Wild African yams bear little resemblance to the sweet potatoes at your local grocery store. This is largely because yams and sweet potatoes are not the same species. Cooking wild yams takes a bit more preparation than cooking the more conventional yams you find in stores, but their rich sweetness is worth the extra work. The main difference is that before you bake wild yams you have to peel them. If you try to cook them whole, their skin will rupture, leaving you with a delicious mess.
Preheat your oven to 400 degrees Fahrenheit.
Rinse your wild African yam thoroughly in warm water. Scrub every inch of it with a vegetable brush because the dirt and grit can be stubborn.
Peel the yam, making sure to remove all the peel.
Cut the yam into large wedges. African yams are huge; one can feed up to six people.
Rinse the yam wedges again and let them drain in a colander until they are dry.

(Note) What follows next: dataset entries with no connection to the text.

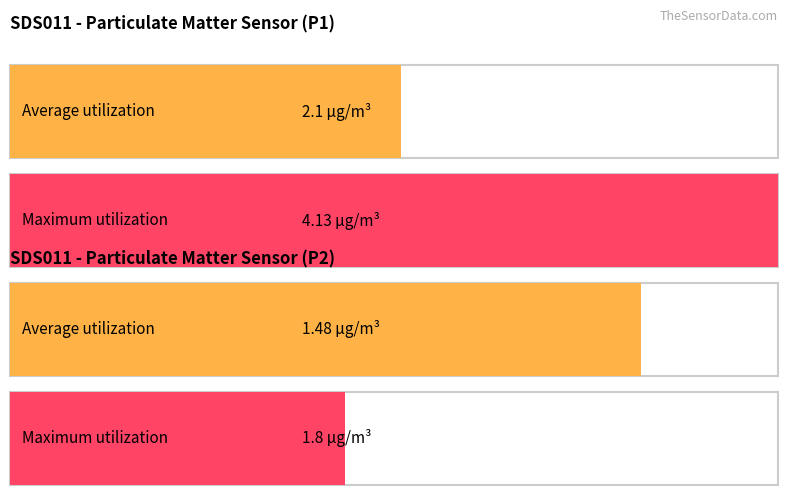

What is the greatest value displayed?

4.1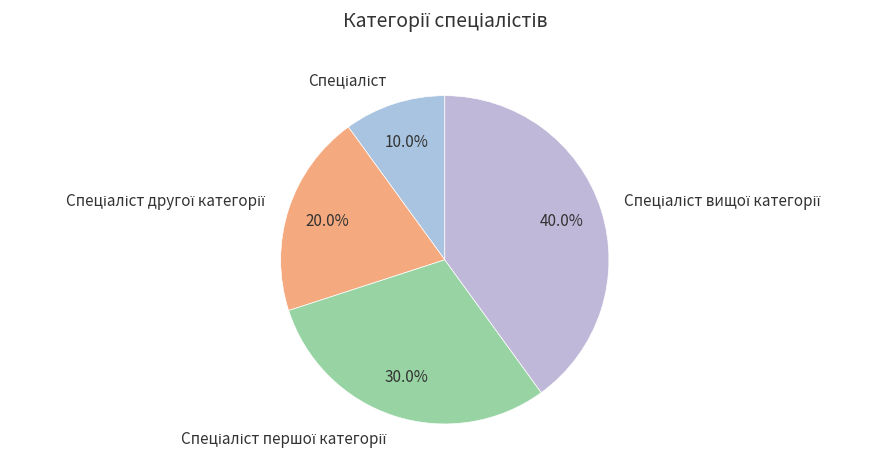

Does any single category account for the majority?

No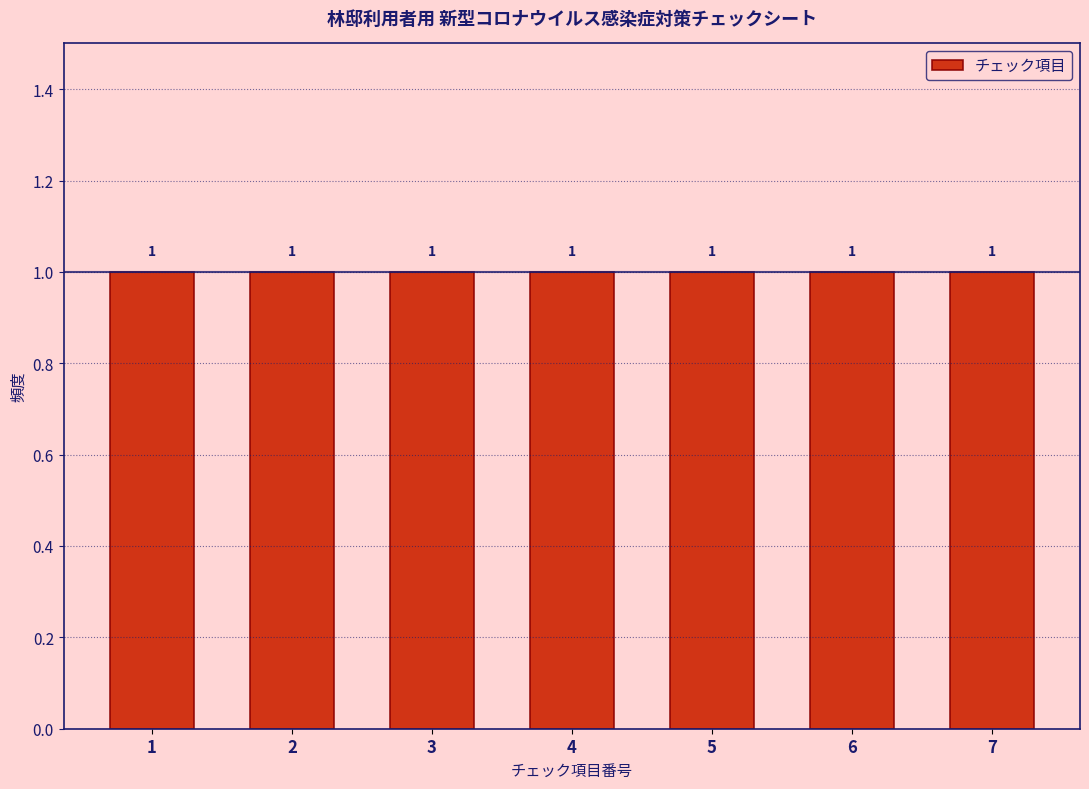

What is the height of the bar covering 4.5 to 5.5 on the x-axis?

1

Rub the yam wedges with olive oil and season them with salt and pepper.
Wrap the yam wedges in aluminum foil and place them on a baking sheet.
Bake the yam wedges for 90 minutes.
Open the foil and let the yam wedges roast for another 10 minutes until their edges just start to turn crisp.
Boil or pan-fry yam wedges until a fork inserted into them meets no resistance.
Do not serve wild yams with the skin on.